Courtyard Houses - A Global Form of Domestic Buildings
Courtyard houses are houses in which the spaces are arranged around an inner courtyard. Generally these houses are inward looking and afford maximum privacy and security for the inmates. This form of houses are not limited to a particular community or to a particular period. There are evidences to show that courtyard houses were in use long before the start of chiristian era.
Ancient Greeks and Romans built courtyard houses. In China houses with inner courtyards were popular for a long time. Arabs lived in courtyard houses since very old times. This form well suited for many islamic societies. In India courtyard houses can be found all over the country. Traditional canons of architecture of India too encourage this form of houses.

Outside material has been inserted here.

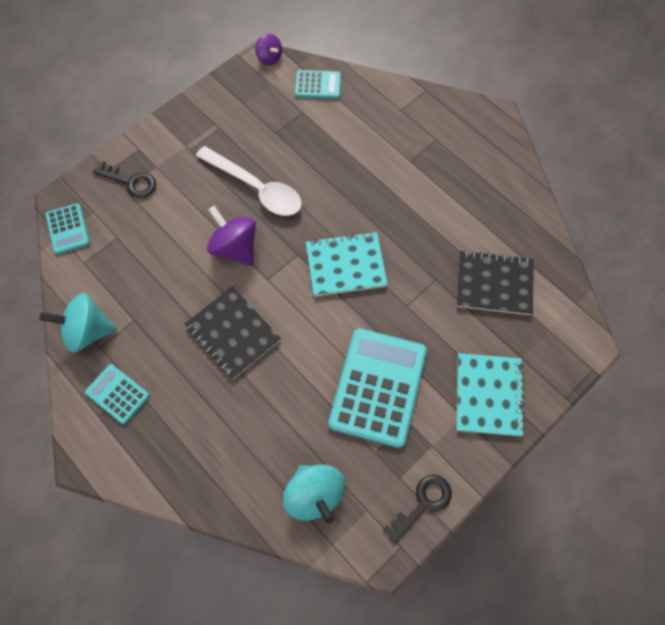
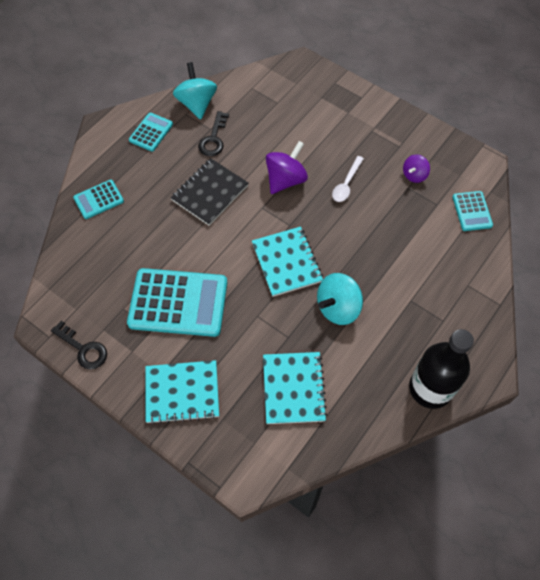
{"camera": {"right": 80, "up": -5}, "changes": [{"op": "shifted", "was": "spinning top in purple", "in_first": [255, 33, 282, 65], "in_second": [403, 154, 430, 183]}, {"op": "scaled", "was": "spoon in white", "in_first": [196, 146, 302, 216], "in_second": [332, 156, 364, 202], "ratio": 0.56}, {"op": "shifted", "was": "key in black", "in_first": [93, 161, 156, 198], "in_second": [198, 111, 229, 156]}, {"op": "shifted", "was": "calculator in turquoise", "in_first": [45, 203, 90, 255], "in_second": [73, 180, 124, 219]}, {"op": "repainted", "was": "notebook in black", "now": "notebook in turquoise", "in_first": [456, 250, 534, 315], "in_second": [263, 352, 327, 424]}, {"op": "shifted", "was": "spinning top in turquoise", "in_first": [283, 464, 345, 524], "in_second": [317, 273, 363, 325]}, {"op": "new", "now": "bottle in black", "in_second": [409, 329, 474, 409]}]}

In many societies, courtyard houses were prefered by urban as well as rural populations. These houses were used by civilized and primitive societies alike.
Inception of Courtyard Houses
By looking at various traditional houses around the world indicates that the courtyard houses evolved from an arrangement where separate small structures were built around a central open space. In a situation where the technology was a limiting factor in covering a large space under one roof, breaking the required spaces into smaller units were logical. By building them around a central open space ensured close relationships between separate units and brought in an additional usable space within the living space. This would have been much popular in regions where the climate prompted out door living more comfortable.
Ancient Indian Architectural Texts and Courtyard Concept
Ancient Indian Architectural Texts known as Silpa Sastra or Vastu Sastra say a specific proportion of open space in relation the whole building site need to be left open in the middle. This according to these texts belongs to the creater and supreme god of the vedic Hindu religion Brahma. Complience to this rule leads to a courtyard arrangement. Possibly this rule may have originated following the accepted vernacular house forms of the ancient india. However, as vastu sastra governed the building design India for a long time, the coutryard concept for houses also was in demand through out many centuries of Indian history.
Fig.3 shows one of the many methods suggested by Vastu Sastra to decide the buildable part of the building site. The site is divided into 81 divisions as shown and the central nine divisions are considered the portion for Brahma and no building is recommended here.
Fig.4 above shows an interior view of a courtyard house in Jaffna, Sri Lanka. The columns, ceilings and heavy doors and frames seen here were made out of solid timber. These types of houses were very popular in Jaffna till about the end of 1950s. Even when changes occurred during a long colonial rule, and several western elements were incorporated in traditional houses, courtyard courtyard retained its place.